Richard and Susan started a program to feed the homeless in Antigua where they were based by 2001. They also perceived great need in the rural areas devastated by a civil war of over 30 years duration. They visited the village of Sacala Los Lomas, where many women widowed by the war were struggling to support their children. The women were skilled in the art of traditional weaving and wanted to form a cooperative to make and sell their products. In support of this effort, Susan and Richard established a small preschool for children freeing the women to work and solicited donations for the purchase of three large looms and two sewing machines to enable them to increase their production.

By 2003, Susan and Richard had fulfilled their two-year commitment to the VMM mission in Guatemala and were scheduled to return home and begin retirement living. However, the plight of the dreadfully poor people of that country would not let them rest. There were so many new seeds to plant! So instead they formed Oneness. Initially, the new initiative was assisted by the Sisters of St Joseph of Pembroke.
In the next year, Oneness opened an important partnership with a Guatemalan organization called "Camino Seguro" ("Safe Passage"). This project served the poorest of the poor who lived at the municipal dump in Guatemala City. The people here barely existed by scrounging from the garbage in hopes of finding food and items which they could sell. The children appeared to have no hope of breaking out of a crippling cycle of poverty.



But Oneness and "Safe Passage" collaborated to set up a two room preschool pilot project followed by a six-room daycare. The furniture was designed by Susan and built by volunteers from Canada and the United States under the direction of Richard.
The Schmaltzs arranged major funding for their efforts at the dump through Acceso International, a charitable group based in Ottawa, and also received a generous donation from the Society for Third World Dental Care based in Alberta. But setbacks are inevitable with such taxing work and in 2005 qualified teachers trained by Susan quit because the dump was located in the most dangerous area of the city.

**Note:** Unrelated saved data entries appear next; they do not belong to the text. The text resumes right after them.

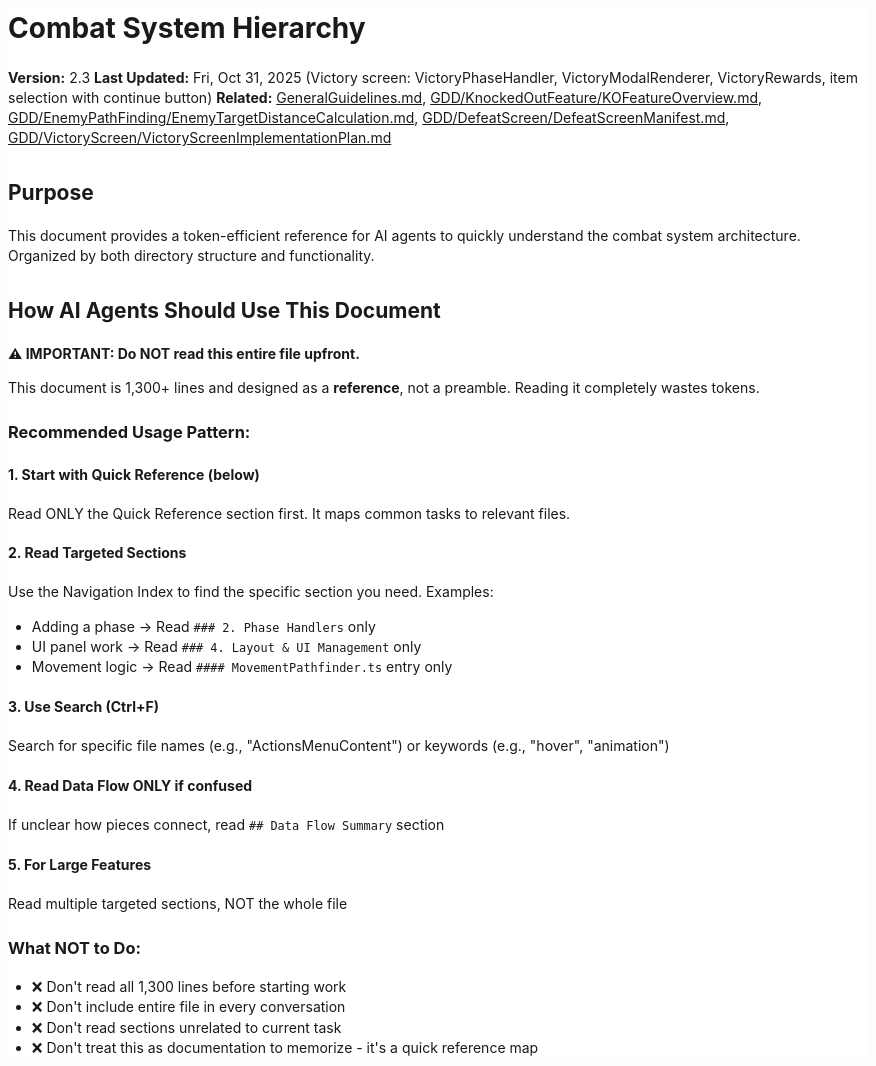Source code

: # Combat System Hierarchy

**Version:** 2.3
**Last Updated:** Fri, Oct 31, 2025 (Victory screen: VictoryPhaseHandler, VictoryModalRenderer, VictoryRewards, item selection with continue button) 
**Related:** [GeneralGuidelines.md](GeneralGuidelines.md), [GDD/KnockedOutFeature/KOFeatureOverview.md](GDD/KnockedOutFeature/KOFeatureOverview.md), [GDD/EnemyPathFinding/EnemyTargetDistanceCalculation.md](GDD/EnemyPathFinding/EnemyTargetDistanceCalculation.md), [GDD/DefeatScreen/DefeatScreenManifest.md](GDD/DefeatScreen/DefeatScreenManifest.md), [GDD/VictoryScreen/VictoryScreenImplementationPlan.md](GDD/VictoryScreen/VictoryScreenImplementationPlan.md)

## Purpose

This document provides a token-efficient reference for AI agents to quickly understand the combat system architecture. Organized by both directory structure and functionality.

## How AI Agents Should Use This Document

**⚠️ IMPORTANT: Do NOT read this entire file upfront.**

This document is 1,300+ lines and designed as a **reference**, not a preamble. Reading it completely wastes tokens.

### Recommended Usage Pattern:

#### 1. **Start with Quick Reference** (below)
Read ONLY the Quick Reference section first. It maps common tasks to relevant files.

#### 2. **Read Targeted Sections**
Use the Navigation Index to find the specific section you need. Examples:
- Adding a phase → Read `### 2. Phase Handlers` only
- UI panel work → Read `### 4. Layout & UI Management` only
- Movement logic → Read `#### MovementPathfinder.ts` entry only

#### 3. **Use Search (Ctrl+F)**
Search for specific file names (e.g., "ActionsMenuContent") or keywords (e.g., "hover", "animation")

#### 4. **Read Data Flow ONLY if confused**
If unclear how pieces connect, read `## Data Flow Summary` section

#### 5. **For Large Features**
Read multiple targeted sections, NOT the whole file

### What NOT to Do:
- ❌ Don't read all 1,300 lines before starting work
- ❌ Don't include entire file in every conversation
- ❌ Don't read sections unrelated to current task
- ❌ Don't treat this as documentation to memorize - it's a quick reference map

Still Susan carried on and soon was training more teachers with the able assistance of her Guatemalan colleague, Madeli Samara Quinonez Gonzales, who, along with Susan as the executive Director, is now the president of Planting Seeds.

In 2004, Susan won an achievement award for her work with children from the Premier of Ontario and used the $5,000 monetary component to bring two students from Algonquin College in Pembroke to do a practicum in San Felipe, Antigua and Sacala.